The Crystal Cathedral sanctuary known around the world for its flying angels and messages of positive thinking on Wednesday became a place of prayer for its new owners: Orange County’s Catholics.

More than 1,200 Catholics filled the cathedral for the first Roman Catholic event held in the Protestant megachurch since the campus was bought by the Diocese of Orange in a court-ordered bankruptcy sale.

With candles on each side, the image of Our Lady of Guadalupe was temporarily placed in the front of the Crystal Cathedral sanctuary for the Orange County Catholic Prayer Breakfast – the first Catholic event in the cathedral since it was purchased by the Diocese of Orange. The Lady of Guadalupe is the patroness of the Diocese of Orange.

Outside the future Christ Cathedral, helium balloons were strung up in single rows to resemble the beads of a rosary. Inside, more than 1,200 Catholics received a bag with literature and one special gift: a silver-toned and white-beaded rosary from Italy.

Wednesday’s Catholic prayer breakfast was videotaped by the same crew members who videotape the Sunday morning Crystal Cathedral services, which are distributed worldwide through the “Hour of Power” television show. …

Congregants listened to chanting Carmelite nuns and recited a rosary.

They prayed in front of an image of Our Lady of Guadalupe, blessed by Pope Benedict XVI.

“This is an example of what future events and gatherings can be like – the space, the spirit, the message,” the Rev. Christopher Smith said following the prayer breakfast.

Smith will lead the transformation of the Crystal Cathedral into a Catholic place of worship the diocese will rename Christ Cathedral. The Crystal Cathedral Ministries will stay on the campus until June, when it will transfer to the nearby St. Callistus Catholic Church under an arrangement with the diocese.

On Wednesday, the diocese rented the facility for the morning and brought in a large wooden crucifix and other accoutrements to give the cathedral a more Catholic feel.

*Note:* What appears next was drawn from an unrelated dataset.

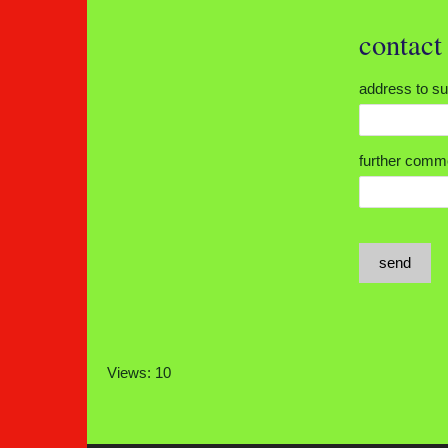
contac
address to 
further co
send
Views: 10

Plans to renovate the cathedral are expected to begin next summer. On Wednesday, leaders announced the diocese’s first capital campaign – a drive to raise $100 million, half of it to renovate and support the future Christ Cathedral. Until then, the Catholics cannot celebrate Mass in the stunning glass-paneled church because the cathedral is not yet a consecrated place, said Mick Fern, one of the event’s organizers.

Inside, Orange County Bishop Tod Brown, who is in Rome, addressed the congregants on a video. He called the future move to the cathedral “a historic moment for our diocese” and said he expects the renovations to be done by 2015….

Guest speaker George Weigel, a senior fellow of the conservative Washington’s Ethics and Public Policy Center, spoke about “aggressive secularism” and “a new assault” on religious freedoms….

Meanwhile, Smith, the priest who will be become the future Christ Cathedral’s rector, told the group that the cathedral will become a center for Catholic worship, an outreach center to the poor and “a place of orthodoxy.”

Near the speakers, front center in the sanctuary, were two chairs, one slightly bigger. The larger chair was symbolic of what’s to come: a cathedra, or bishop’s chair, that will hold a spot of prominence in the church by 2015.